The growth of the Online Platform Economy (OPE) has been contributing to the changing nature of work. Is this marketplace building momentum towards systemic change in the labor force, or will it remain a small market for supplementary income? In previous work we highlighted that growth in participation on labor and capital platforms has peaked. As of June 2016, participation on labor platforms has doubled year-over-year, but participation on capital platforms has leveled off. In this report, we explore the dynamics of participation and earnings in order to better understand how growth has slowed. We draw from one of the largest samples of platform participants to date: over 240,000 anonymized individuals who have received platform income between October 2012 and June 2016 from one or more of 42 different platforms. Our findings point to several dimensions of how the growth in online platform participation has slowed.
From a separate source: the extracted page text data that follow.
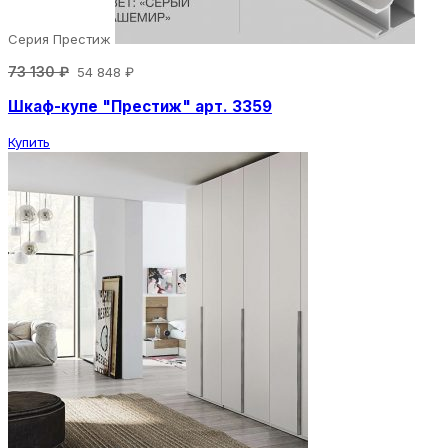
Серия Престиж
73 130 ₽
54 848 ₽
Шкаф-купе "Престиж" арт. 3359
Купить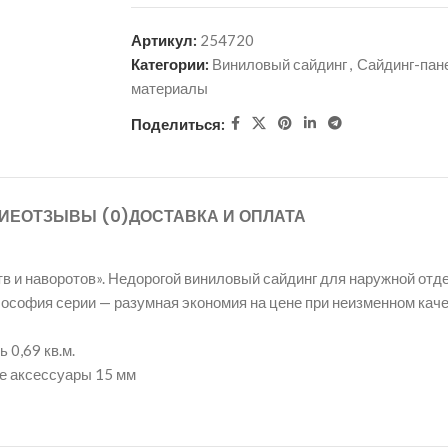
Артикул:
254720
Категории:
Виниловый сайдинг
,
Сайдинг-пан
материалы
Поделиться:
ИЕ
ОТЗЫВЫ (0)
ДОСТАВКА И ОПЛАТА
и наворотов». Недорогой виниловый сайдинг для наружной отде
софия серии — разумная экономия на цене при неизменном каче
 0,69 кв.м.
е аксессуары 15 мм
•Monthly earnings from labor platforms have fallen by 6 percent since June 2014, a trend that coincides with wage cuts bysome platforms.
•Turnover in the Online Platform Economy is high. One in six participants in any given month is new, and more than half of participants exit within 12 months. Participants with higher incomes, more stable employment, and younger cohorts are more likely to exit the Online Platform Economy within a year.
•The traditional labor market has strengthened, narrowing the pool of likely platform participants. Non-employed individuals are more likely than the employed to participate in labor platforms and they are more likely to continue participating after 12 months.
In sum, growth in online platform participation is highly dependent on attracting new participants or increasing engagement of existing participants. As outside options improve, recruiting and retaining platform workers might become increasingly difficult and could constrain future growth.